而赵令颐眼见弯曲的虾自己飘在空中剥皮去头,只觉惊悚非常。
再转头看赵令徽,她顿了片刻不悦道:“阿姐,我让他们另外准备。”
“不用。”赵令徽只夹面前的青菜,“有饭有菜足够。”
“你不吃海味?”清晏扫了一眼桌上的鱼虾蟹问。
“阿姐吃了海味身上会起疹子。”赵令颐越气道:“刘毓这个毒妇,表面答应会善待我们,却送来阿姐不能吃的海味。”
果然如清晏所说,待她嫁离赵府,他们决计不会善待阿姐。
清晏剥虾的手一颤,面色霎时沉下来,眼中杀意转瞬即逝,将剥好的虾肉扔在碗中,怒气冲冲回了东屋。
他变脸如同六月天一般,赵令徽早见怪不怪。
赵令颐盯着他碗里的虾问:“他生气走了?”
“不用在意。”赵令徽继续心无旁骛夹菜,“他的话只能信一成,你少同他交涉,我以前同你说过的话也要牢记。”
小主,这个章节后面还有哦,请点击下一页继续阅读,后面更精彩!
赵令颐讨好朝她一笑,“阿姐放心。”
“他学识渊博,教你便听着,没有坏处。”赵令徽斟酌道:“只一点,记住他不是个好人。”
赵令颐一心想姐妹二人一同脱离苦海,容易偏信于他,如今说再多也是无用功,日后他总有办法再取信于她,不如釜底抽薪,尽快敲定婚事,将赵令颐送走。
还有魏逢恭的事,既已开了头,还得尽快动作,以免生变。
……
饭后赵令徽进屋没见清晏,迟疑片刻绕过屏风,见他屈膝躺在床上以衣袖遮眼,想问他接下来打算如何,却又怕他心情不好难。
“有话便说。
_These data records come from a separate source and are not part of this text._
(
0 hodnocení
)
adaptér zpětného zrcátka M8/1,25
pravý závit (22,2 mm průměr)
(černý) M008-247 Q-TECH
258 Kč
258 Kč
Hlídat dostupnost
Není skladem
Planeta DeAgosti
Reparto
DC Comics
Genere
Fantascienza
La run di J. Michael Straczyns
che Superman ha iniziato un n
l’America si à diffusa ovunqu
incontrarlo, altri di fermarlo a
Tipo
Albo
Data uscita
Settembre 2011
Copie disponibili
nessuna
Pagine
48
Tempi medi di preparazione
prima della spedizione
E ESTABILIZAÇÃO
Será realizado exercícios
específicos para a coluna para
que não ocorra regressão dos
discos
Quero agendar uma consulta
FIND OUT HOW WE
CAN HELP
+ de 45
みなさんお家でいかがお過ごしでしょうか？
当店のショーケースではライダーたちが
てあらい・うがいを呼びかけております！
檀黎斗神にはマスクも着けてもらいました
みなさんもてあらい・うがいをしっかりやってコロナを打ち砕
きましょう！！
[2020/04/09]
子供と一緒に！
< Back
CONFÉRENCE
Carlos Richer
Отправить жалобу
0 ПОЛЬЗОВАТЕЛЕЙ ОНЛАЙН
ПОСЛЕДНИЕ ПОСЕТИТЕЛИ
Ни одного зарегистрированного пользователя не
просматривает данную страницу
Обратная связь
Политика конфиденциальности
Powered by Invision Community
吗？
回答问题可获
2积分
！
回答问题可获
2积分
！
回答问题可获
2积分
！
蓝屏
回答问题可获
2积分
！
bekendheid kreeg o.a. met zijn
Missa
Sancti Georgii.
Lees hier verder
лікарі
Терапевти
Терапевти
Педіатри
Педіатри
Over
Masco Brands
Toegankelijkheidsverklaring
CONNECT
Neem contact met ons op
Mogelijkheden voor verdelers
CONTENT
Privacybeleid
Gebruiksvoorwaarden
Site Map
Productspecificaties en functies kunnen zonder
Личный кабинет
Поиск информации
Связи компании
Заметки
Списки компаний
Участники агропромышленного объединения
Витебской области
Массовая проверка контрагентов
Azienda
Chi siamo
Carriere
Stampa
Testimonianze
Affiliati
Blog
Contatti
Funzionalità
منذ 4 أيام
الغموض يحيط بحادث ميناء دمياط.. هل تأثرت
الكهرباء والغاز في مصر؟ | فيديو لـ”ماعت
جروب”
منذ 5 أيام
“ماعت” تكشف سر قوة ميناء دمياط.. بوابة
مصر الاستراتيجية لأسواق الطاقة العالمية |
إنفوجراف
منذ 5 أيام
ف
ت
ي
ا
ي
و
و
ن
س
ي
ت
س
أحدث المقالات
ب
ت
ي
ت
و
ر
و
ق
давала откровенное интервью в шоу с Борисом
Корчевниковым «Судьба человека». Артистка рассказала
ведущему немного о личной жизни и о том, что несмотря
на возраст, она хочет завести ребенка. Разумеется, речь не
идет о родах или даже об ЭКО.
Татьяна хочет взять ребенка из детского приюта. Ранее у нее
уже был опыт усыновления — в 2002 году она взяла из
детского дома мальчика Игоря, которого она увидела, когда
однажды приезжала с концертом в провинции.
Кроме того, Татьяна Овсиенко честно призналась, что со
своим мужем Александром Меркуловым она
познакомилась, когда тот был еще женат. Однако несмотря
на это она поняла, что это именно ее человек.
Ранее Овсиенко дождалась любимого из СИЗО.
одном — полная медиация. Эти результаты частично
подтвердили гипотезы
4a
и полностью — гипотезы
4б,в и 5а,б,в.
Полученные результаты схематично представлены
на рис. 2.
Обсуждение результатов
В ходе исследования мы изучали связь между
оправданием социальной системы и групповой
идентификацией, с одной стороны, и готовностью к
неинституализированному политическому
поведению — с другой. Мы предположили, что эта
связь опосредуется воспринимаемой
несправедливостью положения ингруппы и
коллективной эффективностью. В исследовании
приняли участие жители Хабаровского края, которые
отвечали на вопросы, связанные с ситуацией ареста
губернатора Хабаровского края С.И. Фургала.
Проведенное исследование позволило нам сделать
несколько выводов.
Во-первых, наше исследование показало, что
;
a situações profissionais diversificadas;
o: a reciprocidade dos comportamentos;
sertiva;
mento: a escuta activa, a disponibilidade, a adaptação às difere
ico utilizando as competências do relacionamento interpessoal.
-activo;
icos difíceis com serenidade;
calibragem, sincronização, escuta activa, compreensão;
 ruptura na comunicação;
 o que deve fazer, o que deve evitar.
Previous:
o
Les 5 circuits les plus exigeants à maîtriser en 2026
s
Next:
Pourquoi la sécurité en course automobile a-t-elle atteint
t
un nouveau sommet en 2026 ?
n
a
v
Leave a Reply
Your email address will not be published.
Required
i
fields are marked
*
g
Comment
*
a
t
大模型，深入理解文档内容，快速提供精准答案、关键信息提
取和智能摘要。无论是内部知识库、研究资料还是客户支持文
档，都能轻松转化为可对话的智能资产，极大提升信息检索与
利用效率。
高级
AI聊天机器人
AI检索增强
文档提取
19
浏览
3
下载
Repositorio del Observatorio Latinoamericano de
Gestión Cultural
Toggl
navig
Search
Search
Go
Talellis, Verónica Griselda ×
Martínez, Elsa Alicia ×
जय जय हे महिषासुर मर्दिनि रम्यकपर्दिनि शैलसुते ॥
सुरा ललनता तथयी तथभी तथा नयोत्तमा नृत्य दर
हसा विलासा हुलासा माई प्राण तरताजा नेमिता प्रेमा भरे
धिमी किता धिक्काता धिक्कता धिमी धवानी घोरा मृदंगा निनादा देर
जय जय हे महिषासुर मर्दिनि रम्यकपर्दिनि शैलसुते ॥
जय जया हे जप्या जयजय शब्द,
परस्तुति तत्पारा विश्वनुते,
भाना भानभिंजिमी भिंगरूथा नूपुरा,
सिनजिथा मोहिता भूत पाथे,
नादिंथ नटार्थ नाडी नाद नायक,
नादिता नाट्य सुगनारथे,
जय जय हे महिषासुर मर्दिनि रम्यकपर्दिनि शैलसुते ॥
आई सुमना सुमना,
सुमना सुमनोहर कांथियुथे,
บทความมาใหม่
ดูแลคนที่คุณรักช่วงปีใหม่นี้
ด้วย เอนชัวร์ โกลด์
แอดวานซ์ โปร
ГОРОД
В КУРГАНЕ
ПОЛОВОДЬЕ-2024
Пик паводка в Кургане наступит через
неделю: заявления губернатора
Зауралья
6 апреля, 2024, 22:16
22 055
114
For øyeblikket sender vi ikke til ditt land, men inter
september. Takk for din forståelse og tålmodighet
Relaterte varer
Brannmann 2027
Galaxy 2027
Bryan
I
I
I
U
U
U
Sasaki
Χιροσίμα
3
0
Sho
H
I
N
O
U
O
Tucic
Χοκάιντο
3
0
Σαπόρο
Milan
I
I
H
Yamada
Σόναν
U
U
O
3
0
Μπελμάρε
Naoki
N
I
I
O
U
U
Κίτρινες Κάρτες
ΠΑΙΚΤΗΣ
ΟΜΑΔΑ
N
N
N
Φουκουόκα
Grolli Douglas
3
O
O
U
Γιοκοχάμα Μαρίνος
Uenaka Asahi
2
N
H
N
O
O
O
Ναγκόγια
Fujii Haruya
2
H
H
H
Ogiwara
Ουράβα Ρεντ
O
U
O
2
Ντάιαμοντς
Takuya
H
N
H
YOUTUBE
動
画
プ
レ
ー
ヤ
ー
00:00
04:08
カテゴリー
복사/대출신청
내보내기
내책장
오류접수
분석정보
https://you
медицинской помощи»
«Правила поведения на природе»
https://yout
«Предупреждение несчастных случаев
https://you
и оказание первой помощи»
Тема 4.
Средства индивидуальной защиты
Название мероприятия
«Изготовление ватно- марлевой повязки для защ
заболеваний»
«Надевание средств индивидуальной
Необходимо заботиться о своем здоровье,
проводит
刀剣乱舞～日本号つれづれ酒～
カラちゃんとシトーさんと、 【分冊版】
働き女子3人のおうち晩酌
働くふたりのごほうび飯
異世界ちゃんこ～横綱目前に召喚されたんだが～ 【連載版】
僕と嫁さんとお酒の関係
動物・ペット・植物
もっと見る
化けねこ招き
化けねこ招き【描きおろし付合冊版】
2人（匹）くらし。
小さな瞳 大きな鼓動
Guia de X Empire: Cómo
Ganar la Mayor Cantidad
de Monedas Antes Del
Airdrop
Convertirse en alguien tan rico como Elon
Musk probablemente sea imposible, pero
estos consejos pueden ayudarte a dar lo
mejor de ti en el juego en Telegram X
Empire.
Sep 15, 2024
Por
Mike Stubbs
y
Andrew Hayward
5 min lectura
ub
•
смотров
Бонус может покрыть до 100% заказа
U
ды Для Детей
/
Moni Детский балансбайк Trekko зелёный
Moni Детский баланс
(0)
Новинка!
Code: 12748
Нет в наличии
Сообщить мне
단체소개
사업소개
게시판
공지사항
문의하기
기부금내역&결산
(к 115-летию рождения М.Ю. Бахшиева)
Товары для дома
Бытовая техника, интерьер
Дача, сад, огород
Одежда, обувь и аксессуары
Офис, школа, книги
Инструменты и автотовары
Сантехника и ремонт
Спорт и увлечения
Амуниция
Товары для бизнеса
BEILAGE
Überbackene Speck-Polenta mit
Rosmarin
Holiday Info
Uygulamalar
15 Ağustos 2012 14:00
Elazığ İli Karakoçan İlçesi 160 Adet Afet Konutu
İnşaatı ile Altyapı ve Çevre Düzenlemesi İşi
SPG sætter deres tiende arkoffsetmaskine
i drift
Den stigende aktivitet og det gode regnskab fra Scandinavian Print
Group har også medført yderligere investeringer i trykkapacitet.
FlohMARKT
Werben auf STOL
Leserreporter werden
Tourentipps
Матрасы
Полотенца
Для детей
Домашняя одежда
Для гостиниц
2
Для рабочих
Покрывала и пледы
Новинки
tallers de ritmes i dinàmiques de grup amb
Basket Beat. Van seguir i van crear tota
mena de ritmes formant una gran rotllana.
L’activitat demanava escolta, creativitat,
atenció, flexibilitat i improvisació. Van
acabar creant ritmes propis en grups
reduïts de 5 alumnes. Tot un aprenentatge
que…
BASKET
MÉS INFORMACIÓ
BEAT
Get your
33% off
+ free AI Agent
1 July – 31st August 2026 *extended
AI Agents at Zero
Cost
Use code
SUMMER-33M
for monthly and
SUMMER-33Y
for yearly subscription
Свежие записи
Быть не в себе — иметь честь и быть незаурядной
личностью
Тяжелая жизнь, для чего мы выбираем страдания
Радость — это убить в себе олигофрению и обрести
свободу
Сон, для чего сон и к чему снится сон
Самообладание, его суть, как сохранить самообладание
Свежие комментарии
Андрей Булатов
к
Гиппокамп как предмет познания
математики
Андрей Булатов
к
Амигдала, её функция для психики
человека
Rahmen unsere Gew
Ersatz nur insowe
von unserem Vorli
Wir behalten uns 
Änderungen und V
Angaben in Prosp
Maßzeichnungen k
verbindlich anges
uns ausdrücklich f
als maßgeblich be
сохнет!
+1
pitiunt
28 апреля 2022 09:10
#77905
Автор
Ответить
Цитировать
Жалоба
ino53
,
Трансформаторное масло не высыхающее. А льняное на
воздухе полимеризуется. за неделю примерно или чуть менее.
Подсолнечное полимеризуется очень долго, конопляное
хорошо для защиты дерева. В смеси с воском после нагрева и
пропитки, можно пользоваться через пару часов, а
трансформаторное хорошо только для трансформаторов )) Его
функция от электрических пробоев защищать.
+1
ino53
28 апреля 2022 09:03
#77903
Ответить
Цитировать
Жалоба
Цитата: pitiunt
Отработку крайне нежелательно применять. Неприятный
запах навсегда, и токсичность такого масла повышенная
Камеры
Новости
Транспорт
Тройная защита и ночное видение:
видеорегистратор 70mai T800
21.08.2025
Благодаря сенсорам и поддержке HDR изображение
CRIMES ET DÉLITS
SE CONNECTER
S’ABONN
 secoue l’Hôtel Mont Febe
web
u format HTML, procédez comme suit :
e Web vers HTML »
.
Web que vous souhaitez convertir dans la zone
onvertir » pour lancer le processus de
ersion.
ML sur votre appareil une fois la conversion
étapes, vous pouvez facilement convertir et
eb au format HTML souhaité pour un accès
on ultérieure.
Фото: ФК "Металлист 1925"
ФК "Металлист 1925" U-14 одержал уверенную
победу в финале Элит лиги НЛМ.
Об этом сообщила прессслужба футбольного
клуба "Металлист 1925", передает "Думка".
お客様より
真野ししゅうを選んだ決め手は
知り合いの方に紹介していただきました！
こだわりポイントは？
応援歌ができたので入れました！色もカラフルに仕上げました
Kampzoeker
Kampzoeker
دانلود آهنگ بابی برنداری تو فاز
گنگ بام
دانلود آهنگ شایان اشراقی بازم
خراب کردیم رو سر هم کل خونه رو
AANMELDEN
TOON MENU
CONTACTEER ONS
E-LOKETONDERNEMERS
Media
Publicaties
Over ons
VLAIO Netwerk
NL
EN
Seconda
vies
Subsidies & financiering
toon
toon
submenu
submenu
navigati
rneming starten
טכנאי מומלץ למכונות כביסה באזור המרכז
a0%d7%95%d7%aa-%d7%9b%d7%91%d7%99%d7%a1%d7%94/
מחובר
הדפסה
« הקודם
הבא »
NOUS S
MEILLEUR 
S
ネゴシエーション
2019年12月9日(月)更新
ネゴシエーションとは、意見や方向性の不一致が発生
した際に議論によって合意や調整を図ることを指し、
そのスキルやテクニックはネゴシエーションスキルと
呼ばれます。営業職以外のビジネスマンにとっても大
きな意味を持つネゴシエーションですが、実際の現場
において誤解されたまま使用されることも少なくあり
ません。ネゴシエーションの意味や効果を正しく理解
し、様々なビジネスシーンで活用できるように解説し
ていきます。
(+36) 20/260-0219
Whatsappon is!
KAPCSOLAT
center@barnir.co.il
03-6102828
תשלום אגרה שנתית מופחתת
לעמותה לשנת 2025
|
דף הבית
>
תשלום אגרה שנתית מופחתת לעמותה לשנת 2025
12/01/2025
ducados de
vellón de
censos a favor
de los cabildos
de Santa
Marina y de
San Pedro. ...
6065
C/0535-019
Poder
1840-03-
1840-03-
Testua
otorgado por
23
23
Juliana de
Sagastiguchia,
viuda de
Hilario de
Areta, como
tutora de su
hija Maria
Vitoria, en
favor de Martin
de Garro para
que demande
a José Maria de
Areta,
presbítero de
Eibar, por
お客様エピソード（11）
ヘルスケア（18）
”赵令徽还在迟疑,他直接冷声开口。
赵令徽眉头微皱道:“只一张字条,魏逢恭恐不会信,你接下来如何打算?”
清晏此刻心火难抑,实在不想管狗屁魏逢恭,可若是错过时机,又要多费心神。
“我写一封信,你找个乞丐送去驿站,让驿站快马加鞭送至刑部。”清晏揉着额角起身,越过赵令徽到桌前写信,不再多言。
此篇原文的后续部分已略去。